I have the following model;
X_i = (c_1i X_1, …, c_di X_d) for i=1,…,d;
This leads to a matrix C of d*d parameters. For reasons that are tedious to explain, I, therefore, have a d x d matrix of estimated parameters with
X^est_i = (c^est_1i X_1, …, c^est_di X_d)
and choose my loss to be
max_{i=1,…,d}(X^est_i / X_i)
Observe that all values in C as well as X are non-negative; This problem should be very easy to solve as it is convex (reducing a value c_ji never increases the loss)
Now I want to implement that the sum of all entries of C to be equal (or larger) to a certain threshold, let us call is eps;
What is the best way to do it? I found three solutions that all seem to fail; Either the estimator gets stuck or goes to infinity; The 3 approaches I thought of:
-
only define d^2-1 values and then just assign the last value as torch.abs(eps-sum(C)) - then the sum of all values is always equal to eps;
-
Define d^2 values and scale up the values in each iteration by multiplying each weight by eps/sum(C)
-
give a penalty lambda*torch.abs(eps-sum(C)) - for lambda large enough, this will enforce the sum of the values to be eps;
So I tried all of these approaches but all of them seem to fail; Either they get stuck or they converge to infitinity;
Below I implemented the first approach
import torch
import torch.nn as nn
import numpy as np
import scipy.stats as st
import torch.optim as optim
import numpy as np
import copy
class Network(nn.Module):
def __init__(self, dim):
super(Network, self).__init__()
d=dim
self.linears = nn.ModuleList([nn.Linear(1, d, bias=False) for i in range(d-1)])

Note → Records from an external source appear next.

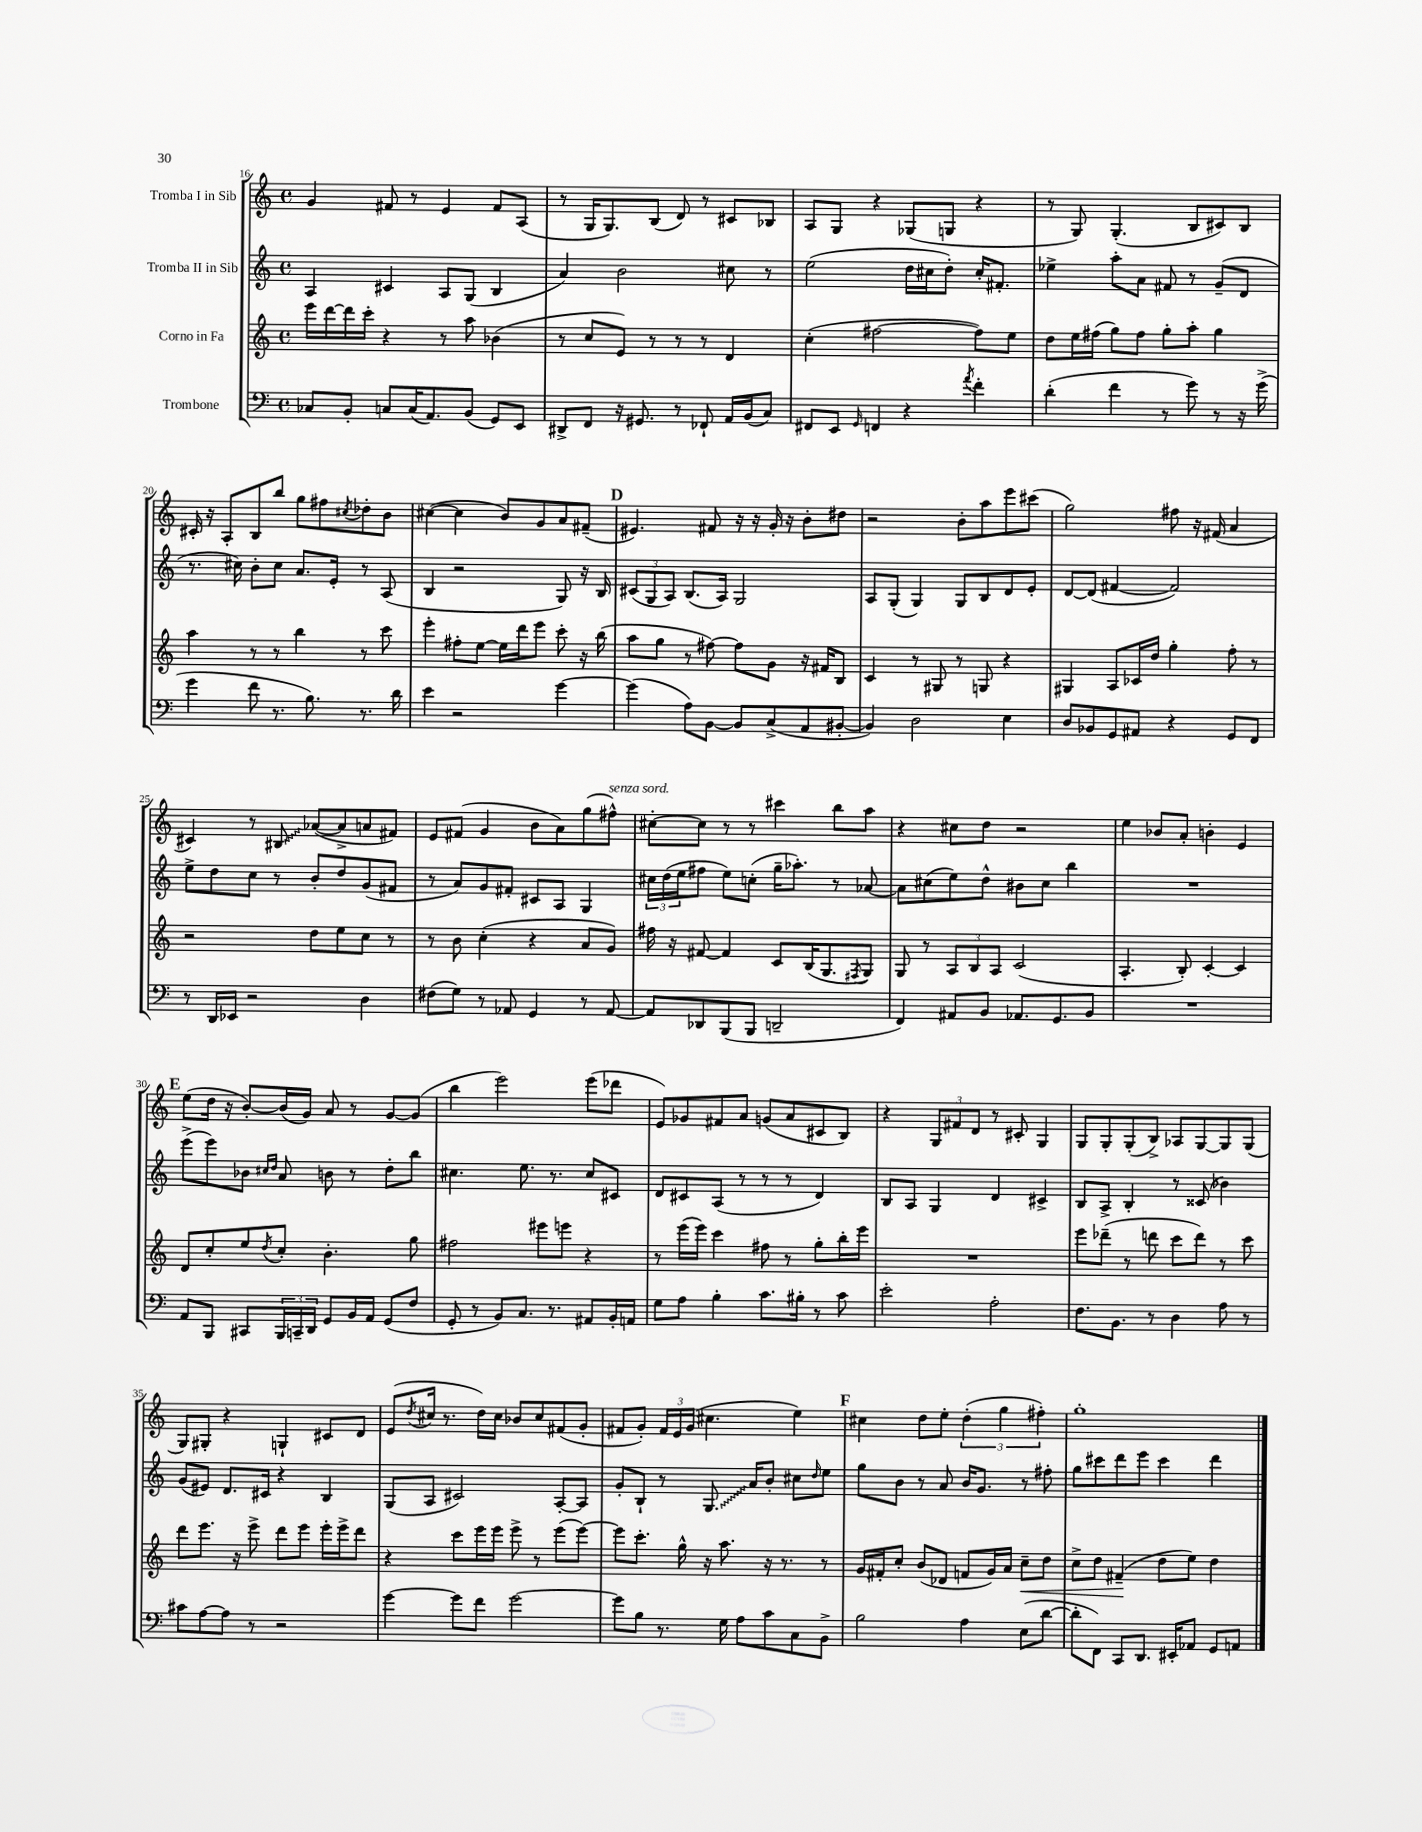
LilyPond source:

<<
\new StaffGroup <<
\new Staff = "s0" \with { instrumentName = "Tromba I in Sib" } {
    \clef treble \key c \major \defaultTimeSignature \time 4/4
    g'4 fis'8 r8 e'4 fis'8 a8( |
    r8 g16 g8.) b8( d'8) r8 cis'8 bes8 |
    a8 g8 r4 ges8( g8 r4 |
    r8 g8) g4.-.( b8 cis'8) b8 |
    cis'16-. r16 a8-. b8 b''8 g''8 fis''8 \acciaccatura { cis''8 } des''8-. b'8 |
    cis''4~( cis''4 b'8) g'8 a'8 fis'8--( |
    \mark \markup { \bold "D" } eis'4.) fis'8 r16 r16 g'16-. r16 b'8-. dis''8 |
    r2 b'8-. a''8 e'''8 cis'''8( |
    g''2) fis''8 r16 fis'16( a'4 |
    cis'4) r8 \once \override Glissando.style = #'zigzag bis8\glissando aes'8~( aes'8-> a'8 fis'8) |
    e'8 fis'8( g'4 b'8 a'8) g''8( fis''8-^^\markup { \italic "senza sord." }) |
    cis''8~-. cis''8 r8 r8 cis'''4 b''8 a''8 |
    r4 cis''8 d''8 r2 |
    e''4 bes'8 a'8-. b'4-. e'4 |
    \mark \markup { \bold "E" } e''8( d''16 r16 b'8~-.) b'16( g'16) a'8 r8 g'8~ g'8( |
    b''4 e'''2) e'''8( des'''8 |
    e'8) ges'8 fis'8 a'8 g'8( a'8 cis'8 b8) |
    r4 \tuplet 3/2 { g8 fis'8 d'8 } r8 cis'8-. g4 |
    g8 g8-. g8-.( b8->) aes8 g8~ g8 g8( |
    g8) gis8-. r4 g4-! cis'8 d'8 |
    e'8( \acciaccatura { d''8 } cis''16 r8. d''16) cis''16 bes'8 cis''8 fis'8( g'8-. |
    fis'8 g'8-.) \tuplet 3/2 { fis'16 e'16 g'16( } cis''4. e''4) |
    \mark \markup { \bold "F" } cis''4 d''8 e''8-. \tuplet 3/2 { d''4-.( g''4 fis''4-.) } |
    g''1-. \bar "|." |
}
\new Staff = "s1" \with { instrumentName = "Tromba II in Sib" } {
    \clef treble \key c \major \defaultTimeSignature \time 4/4
    a4 cis'4 a8 g8( b4 |
    a'4) b'2 cis''8 r8 |
    e''2( d''16 cis''16 d''8-.) cis''16-. fis'8.-. |
    ees''4-> a''8-. a'8 fis'8 r8 g'8--( d'8 |
    r8. cis''16) b'8-. cis''8 a'8. e'16-. r8 a8( |
    b4 r2 g8) r16 b16 |
    \mark \markup { \bold "D" } \tuplet 3/2 { cis'8( g8 a8) } b8.( a16) g2 |
    a8 g8-.( g4) g8 b8 d'8 e'8-. |
    d'8~ d'8( fis'4~ fis'2) |
    e''8-> d''8 c''8 r8 b'8-. d''8 g'8( fis'8 |
    r8 a'8) g'8 fis'8-. cis'8 a8 g4 |
    \tuplet 3/2 { cis''16 d''16( e''16 } fis''8 e''8) c''8-.( g''16-- aes''8.-.) r8 aes'8~ |
    aes'8 cis''8( e''8) d''8-^ bis'8 cis''8 b''4 |
    R1 |
    \mark \markup { \bold "E" } e'''8->( e'''8) bes'8 \grace { cis''16 d''16 } a'8 b'8 r8 d''8-. b''8 |
    cis''4. e''8. r8. cis''8 cis'8 |
    d'8 cis'8 a8( r8 r8 r8 d'4) |
    b8 a8 g4 d'4 cis'4-> |
    b8 a8-> b4-. r8 cisis'8( bes'4) |
    g'8( eis'8) d'8. cis'16 r4 b4 |
    g8( a8 cis'2) a8~-. a8 |
    g'8-. b8-! r8 \once \override Glissando.style = #'zigzag g8.\glissando a'16 b'8-. cis''8 \grace { d''16 } e''8 |
    \mark \markup { \bold "F" } g''8 b'8 r8 a'8 b'16 g'8. r8 fis''8-. |
    g''8 cis'''8 d'''8 e'''8 cis'''4 d'''4 \bar "|." |
}
\new Staff = "s2" \with { instrumentName = "Corno in Fa" } {
    \clef treble \key c \major \defaultTimeSignature \time 4/4
    e'''16 d'''16~ d'''16 c'''16-. r4 r8 a''8 bes'4( |
    r8 c''8 e'8) r8 r8 r8 d'4 |
    c''4-.( fis''2~ fis''8) e''8 |
    d''8 e''16 fis''16( g''8) fis''8 g''8-. a''8-. g''4 |
    a''4 r8 r8 b''4 r8 c'''8 |
    e'''4-. fis''8-. e''8~ e''16 d'''16 e'''8 c'''8-. r16 b''16( |
    \mark \markup { \bold "D" } a''8 g''8 r8 fis''8~) fis''8 g'8 r16 fis'16 b8 |
    c'4 r8 gis8 r8 g8 r4 |
    gis4 a8 ces'16 d''16 g''4-. f''8-. r8 |
    r2 d''8 e''8 c''8 r8 |
    r8 b'8 c''4-.( r4 a'8 g'8) |
    fis''16 r16 fis'8~ fis'4 c'8 b16( g8. \acciaccatura { fis8 } g8) |
    g8 r8 \tuplet 3/2 { a8 b8 a8 } c'2( |
    a4.-. b8-.) c'4~-. c'4 |
    \mark \markup { \bold "E" } d'8 c''8-. e''8 \acciaccatura { d''8 } c''8-. b'4.-. g''8 |
    fis''2 eis'''8 e'''8 r4 |
    r8 e'''16( e'''16) c'''4 fis''8 r8 g''8-. b''16-. e'''16 |
    R1 |
    e'''8 des'''8--( r8 d'''8 c'''8 d'''8) r8 c'''8 |
    d'''8 e'''8. r16 e'''8-> d'''8 e'''8 e'''16-. e'''16-> d'''8 |
    r4 c'''8 e'''16 e'''16 e'''8-> r8 e'''8( e'''8~) |
    e'''8 c'''8.-. g''16-^ r16 a''8. r16 r8. r8 |
    \mark \markup { \bold "F" } g'16 fis'16-. c''8-. b'8( des'8 f'8 g'16) a'16 c''8--\< d''8 |
    c''8-> d''8 fis'4--\!( d''8 e''8) d''4 \bar "|." |
}
\new Staff = "s3" \with { instrumentName = "Trombone" } {
    \clef bass \key c \major \defaultTimeSignature \time 4/4
    ces8 b,8-. c8 c16( a,8.) b,8( g,8) e,8 |
    dis,8-> f,8 r16 gis,8. r8 fes,8-! a,16 b,16( c8) |
    fis,8 e,8 \grace { g,16 } f,4 r4 \acciaccatura { a'8 } f'4-. |
    d'4-.( f'4 r8 g'8) r8 r16 g'16->( |
    g'4 f'8 r8. b8.) r8. d'16 |
    e'4 r2 g'4~ |
    \mark \markup { \bold "D" } g'4( a8) b,8~ b,8 c8->( a,8 bis,8~-. |
    bis,4) d2 e4 |
    d8 bes,8 g,8 ais,8 r4 g,8 f,8 |
    r8 d,16 ees,16 r2 d4 |
    fis8( g8) r8 aes,8 g,4 r8 aes,8~ |
    aes,8 des,8 b,,8( b,,8 d,2-- |
    f,4) ais,8 b,8 aes,8. g,8. b,8 |
    R1 |
    \mark \markup { \bold "E" } a,8 b,,8 cis,8 \tuplet 3/2 { b,,16 c,16-- d,16 } g,8 b,16 a,16 g,8( f8 |
    g,8-. r8 b,8) c8. r8. ais,8 b,16-. a,16 |
    g8 a8 b4-. c'8. bis16-. r8 c'8 |
    e'2-. a2-. |
    f8. b,8. r8 d4 a8 r8 |
    cis'8 a8~ a8 r8 r2 |
    g'4~ g'8 f'8 g'2~ |
    g'8 b8 r8. g16 a8 c'8 c8 b,8-> |
    \mark \markup { \bold "F" } b2 a4 e8( d'8~ |
    d'8-. f,8) c,8 d,8. eis,16-. aes,8 g,8 a,8 \bar "|." |
}
>>
>>
\layout { \context { \Score currentBarNumber = #16 } }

self.final_layer = nn.Linear(1, (d-1), bias=False)
self.dim = dim
def forward(self, x):
d = self.dim
y=torch.zeros((d,d,x.size()[0]))
for i, l in enumerate(self.linears):
y[i,:,:] = torch.transpose(l(x[:,i].view(-1,1)),0,1)
y[d-1,1:d,:] = torch.transpose(self.final_layer(x[:,d-1].view(-1,1)),0,1)
reg=self.weight_constraint()
y[d-1,0,:]=torch.abs(reg-lambda1)*x[:,d-1]
y=torch.max(y, axis=0).values
return torch.transpose(y,0,1)
def weight_constraint(self):
reg=0
for i, l in enumerate(self.linears):
reg+=torch.sum(l.weight)
reg+=torch.sum(self.final_layer.weight)
return reg
def custom_loss(output, target):
loss = torch.max(output/target)
return loss
np.random.seed(seed=1)
torch.manual_seed(1)
d=3
n=100
model = Network(dim=d)
C=np.array([[1,0.5,0.3],[0,1,0],[0,0,1]])
Z=np.random.lognormal( 0, 3, size=(n,d))
X=np.zeros((n,d))
for i in range(n):
for j in range(d):
X[i,j]=np.max(C[:,j]*Z[i,:])
lambda1=3+0.5+0.3
optimizer = optim.LBFGS(model.parameters(), lr=0.06)
for t in range(100000):
def closure():
x_pred = model(torch.Tensor(X))
optimizer.zero_grad()
loss = custom_loss(x_pred, torch.Tensor(X))
loss.backward()
for i, layer in enumerate(model.linears):
with torch.no_grad():
model.linears[i].weight.copy_ (model.linears[i].weight.data.clamp(min=0))
with torch.no_grad():
model.final_layer.weight.copy_ (model.final_layer.weight.data.clamp(min=0))
print(loss)
return loss
optimizer.step(closure)
#Testing if true C matrix indeed gives lower penalty
model2=copy.deepcopy(model)
for j,l in enumerate(model2.linears):
for i in range(d):
with torch.no_grad():
l.weight[i]=C[j,i]
for i in range(d-1):
with torch.no_grad():
model2.final_layer.weight[i]=C[d-1,i+1]
x_pred=model2(torch.Tensor(X))
loss = custom_loss(x_pred, torch.Tensor(X))
print("Loss Value for the true C Matrix: ", loss)
You can see that the true loss value is just 1, but the minimum it finds is far away from 1; Let me quickly explain what I am doing;
I define (d-1) layers of size d, one layer of size (d-1) so I have exactly d^2-1 variables;
Then the forward function just tries to calculate X^est based on these layers and weight_contraint() just calculates the sum of all values of the layer;
The rest should be basic; I generate data, I run the pytorch algorithm; In the end, I test if I set up the forward function and the network correctly; I use the true C values to show that it indeed gives error 1;
Any idea how I can properly set up this weight constraint or is it impossible?